Write Cache flushing on HBA for ZFS Virtual Machine on ESX
Any help with this would be greatly appreciated.
We're trialling running a couple of ZFS (Nexenta 3.1.3) virtual machines to provide NFS storage to our VMWare Farm. I realise best practice is to have use PassThrough to give the VM direct control of a HBA (and disks) but unfortunately our hosts (DL385 G6's) don't support it. We're therefore stuck with physical disks being presented to ESX, formatted to VMFS, vmdk created and presented to ZFS VM. At the moment we're also using the onboard Raid controllers (P410/512 w/ BBWC) and creating RAID0 volumes from each disk.
I now need to add additional drives and would ideally buy HBAs (e.g. LSI 9211-8i) as these could be reused in a future PassThrough/Baremetal build.
QUESTION 1: Does anyone know if a "Cache Flush" command issued from ZFS to a vmdk disk would be passed through to the underlying disk (or how to test). If not then I would need to disable the Physical Drive Write Caches which I believe would kill performance.

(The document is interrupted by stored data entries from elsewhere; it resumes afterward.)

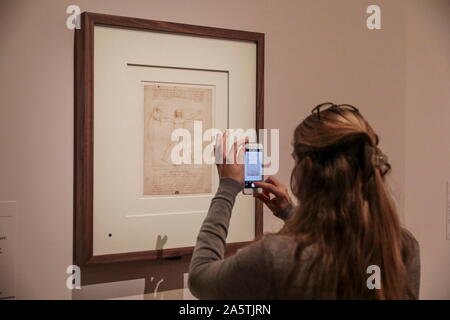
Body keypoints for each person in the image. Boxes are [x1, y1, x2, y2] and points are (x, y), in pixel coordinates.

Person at [188, 103, 420, 299]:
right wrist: (291, 212)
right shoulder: (401, 247)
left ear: (306, 167)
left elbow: (200, 277)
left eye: (295, 159)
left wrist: (227, 187)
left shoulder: (274, 256)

QUESTION 2: Does anyone know if the Physical Drive Write Caches could be enabled (and survive reboot) on drives connected via a HBA to ESX.
I'd probably keep the ZIL behind the Raid controller so the main issue is the "Cache Flushes" issued when txg's are committed to the Pool disks every 5s.
- 4 vCPU, 16GB RAM
- 1 zpool (3 mirrors of 2x500gb 7.2k sas drives, 1x Intel320 L2ARC and 1x Overprovisioned Intel320 ZIL)
- dd 4k seq write - fdatasync (or dysnc with sync disabled) = 110MB/s
- dd 4k seq write - dsync = 8MB/s
- iometer vm 4k seq write QD1 - (sync disabled) = 5.68MB/s
- iometer vm 4k seq write QD1 – (sync standard) = 3.2MB/s
- disabling zfs cache flush makes no difference so controller must ignore those commands (or they’re not making it through ESX to the physical controller).
No, the cache flush is not passed through to the underlying disk. ESXi buffers the IO.
Im not 100% aware of all the ESXi Parameters. There are some parameters in the ESXi which iunfluences this:
BufferCache.SoftMaxDirty : Flush immediately if this many buffers are dirty (percent)
BufferCache.HardMaxDirty : Block writers if this many buffers are dirty (percent)
BufferCache.FlushInterval : Flush periodically at this interval (msec)
the on disk write cache normaly doesn't survive a powerloss but modern enterprise class SSD's
do have a supercap to buffer there internal DRAM until the Data is written to stable Storage.
So for the ZIL you should alwas use a good SSD, it's your data you lose.
The best SSD's are:
also a cheaper one with Supercap:
Heiko, Thanks. So on the basis that the cache flush isn't passed through from ESX, I'd conclude that you have to use controllers with BBWC if you're going to run an ZFS VSA on ESX without passthrough.
Answer2: Sorry, I actually meant for the write cache to stay enabled after reboot rather than for the content in the cache to survive. But this is irrelevant if we can't use HBAs in this setup.
Hi the best is to use absolutely no RAID Controllers for the Datastore
map with passthrough or RDM the disks to the NexentaStor VM.
Think what will happen if you lose the power of your server in your configuration? The ESX Buffers are lost. ZFS thinks everything was written, so you should put an UPS in front of the Server!
Heiko, Thanks. I agree it's best to use HBA's with Passthrough if available. I hadn't really considered RDM so might research that option a bit more.
btw. The following posts seem to indicate that ESX doesn't cache writes from VMs, only from userland apps so I think integrity should be ok. (The server's got dual PSU's to redundant feeds in a Tier4 datacenter but I still want it to survive if power was ever lost - hard power reset etc).
thats why i recomend to use no raid controller with ZFS and only configure the discs as JBOD's to the Nexenta VM!
Raid Controllers are to slow and causes Problems when ZFS has no direct access to the disc!
So my opinion would be in your configuration to have RDM mapping's of every single disc into the VM!
could you test it with RDM?